Plenty of Progress in our Progressive Little Town


By Charlotte Hummel

It has been a wonderful few months here in the Borough of Lansdowne. The spring and summer seems to bring out the best in people, our landscape and our volunteer activities. The opening of the Lansdowne Landing has been a great success with people gathering for both informal and planned activities ranging from a quick coffee with a friend to full on jazz concerts and pot luck suppers. The Council that is supporting this project – especially Councilperson Susan Williams – and the number of dedicated volunteers who have done the lion’s share of construction and maintenance are real examples of why this Borough is so beloved.
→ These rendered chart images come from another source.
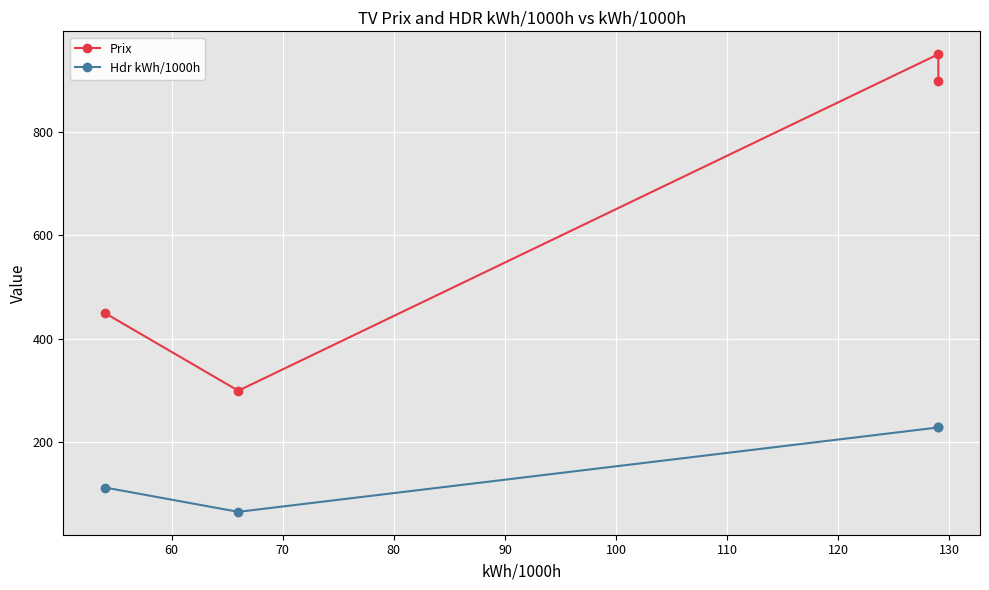

True or false: Prix and Hdr kWh/1000h cross at least once.

False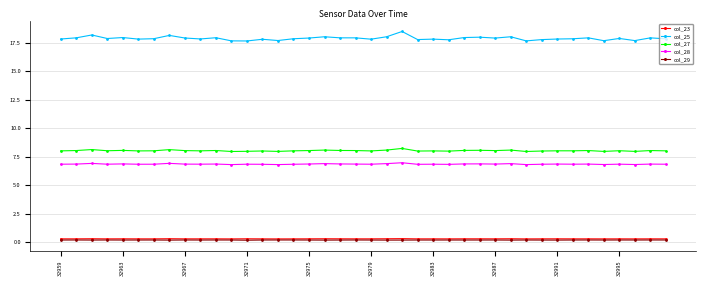

True or false: col_29 and col_25 cross at least once.

False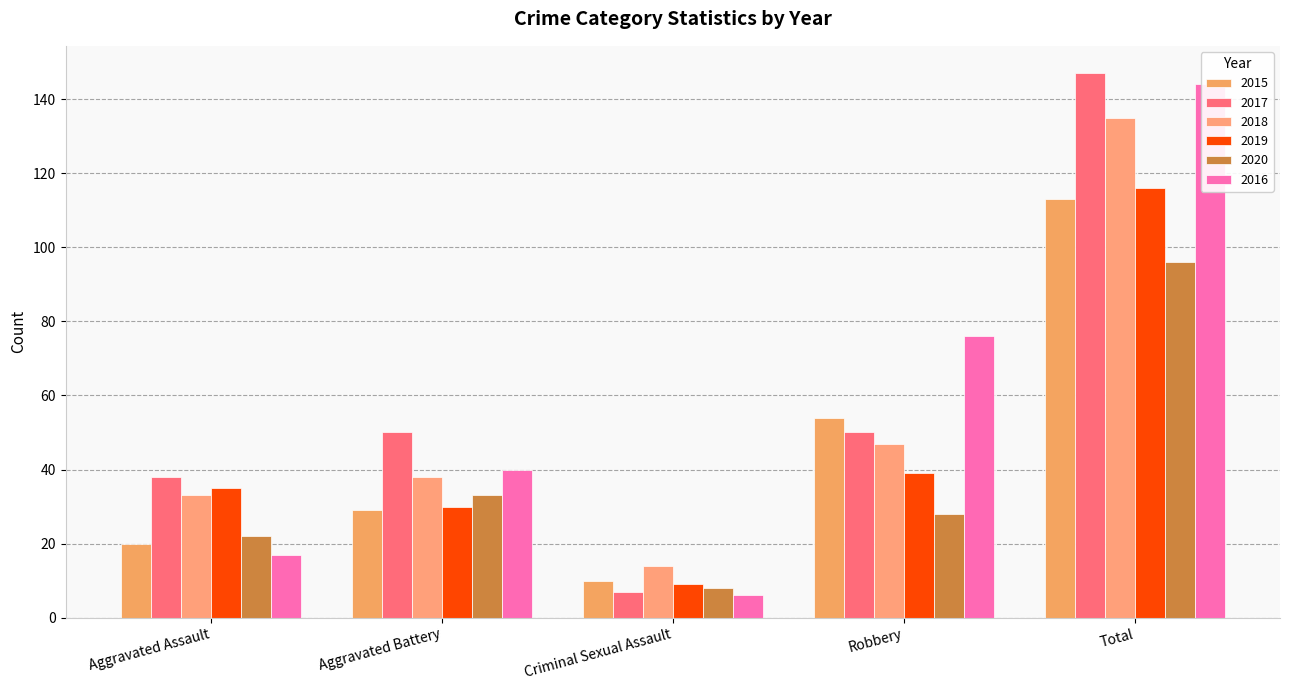

At how many categories does at least one series exceed 115?

1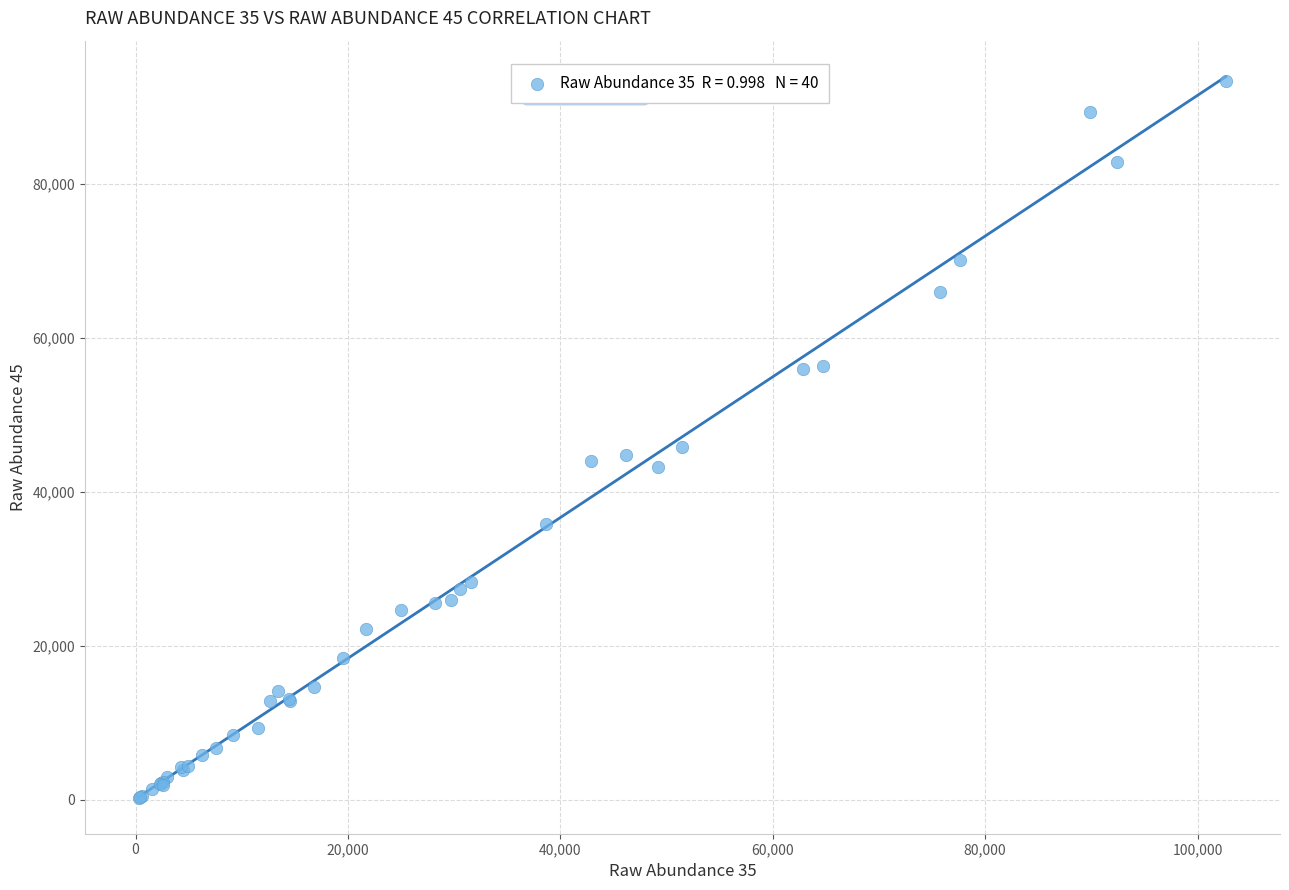

What Y value in the scatter plot is closest to 46870?

45836.8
The Historic Lansdowne Theater project is still moving forward. Grants from various agencies, private foundations and businesses and the all -important individual donors give hope to the project, phase by phase, that it will open in the near future to resounding applause. Thanks to the board and staff who have lovingly preserved and improved the physical plant and for keeping the spirit of the Theater alive and thriving.

The Annual Arts Festival – now a one day street fair – was also a great boost to Lansdowne’s image. Artists and crafters, music, beer garden, food truck and an expanded children’s activities area made the day a spectacular one for our town. The Lansdowne Economic Development Committee and its partners deserve the credit. Again, without volunteers, this would not have happened.

And, as always – there is so much more. The Farmers Market, 2020 House, Folk Club, Boys and Girls Club Soccer season, Lansdowne Public Library events, Inside/Out exhibit, opening of Jamey’s House of Music, Kia’s Cakes, Crystal’s Comfort Food, Penn Wood High School Football and Marching Band competitions. It makes me wonder how you can fit all of this – and MORE – in the little over one square mile that is Lansdowne.

With so much taking place in our borough these days, it can be difficult to believe that it all happens in the little over one square mile that is Lansdowne.

Now for the really BIG news! The William Penn School District which took on the role of lead plaintiff in the fair funding lawsuit has achieved what no one thought was possible. The PA Supreme Court reversed a long standing decision which allowed the legislature continue down its path of inequity in public school funding. Instead, they found that the Courts have a role to play in holding the elected legislature accountable for laws which might, in fact, be unconstitutional. In other words – checks and balances prevail. If the legislature won’t fix the problem, the people can ask the courts to force them to do it. (See related article by Jennifer Hoff ). And, if you have ever wondered what the fundamental problem is with funding, read at least the first ten pages of the decision (also linked in the article). It is shocking that it has gone on for this long.

Finally, we have things to mourn in our community as well. We have lost a staunch advocate for climate change legislation in the passing of former Lansdowne resident Jan Marie Rushforth. She was a remarkably kind and gentle person who was also fierce in her advocacy for our planet.

We have also to mourn for the folks who suffered from that climate change in Texas, Florida and Puerto Rico. Fellow Americans – all of them – who need us to recognize that the common welfare means everyone needs to take care of everyone else in times of crisis. Our current administration, stymied by an ocean, has clearly forgotten that part of our founding principles.

As we prepare for press, we also mourn the people who were killed and injured in the recent and largest mass shooting of modern times in our country in Las Vegas. I find it rings hollow to hear of “thoughts and prayers” going out when we have taken literally no action in terms of gun regulations to do whatever is possible to stem this bloody tide. Frankly, I despair that we watched the bodies of little children being taken from their school in Sandy Hook and even as their bullet riddled bodies were laid to rest, our elected officials did nothing to address the central issue. There are far too many guns in the hands of too many people who have no rational need for them. My prayers are for those who are in positions to open their hearts and minds and finally do something.


In my column in the last edition of The Leader, I recalled the election of Democrats to the majority in Borough government in 1997 but also said “It was only in the early 1990s that the first Democrat was elected to serve as a Borough Councilperson.”

My former colleague on Borough Council, Dick Burke wrote to say – “FAKE NEWS.” And while an opinion column is not news, I did get a fact wrong, which I am more than willing to correct. Dick Burke, a long time Republican in Lansdowne was, in fact, the first Democrat elected to Borough council in 1977 – the first in a century. But despite his good intentions, it didn’t last. Dick failed to get elected to a second term and he eventually changed parties after which he was elected and joined the GOP majority on Council.

Ironically, Dick included in his letter a local press clipping from that time touting his achievement. What I found most enlightening about the article was Dick’s criticism of the lack of openness and transparency on the part of the GOP-dominated council – the main reason the Democrats succeeded in taking over the majority in 1997. So not only was he the first Democrat, he was prescient about the reason for the ultimate ousting of the GOP majority.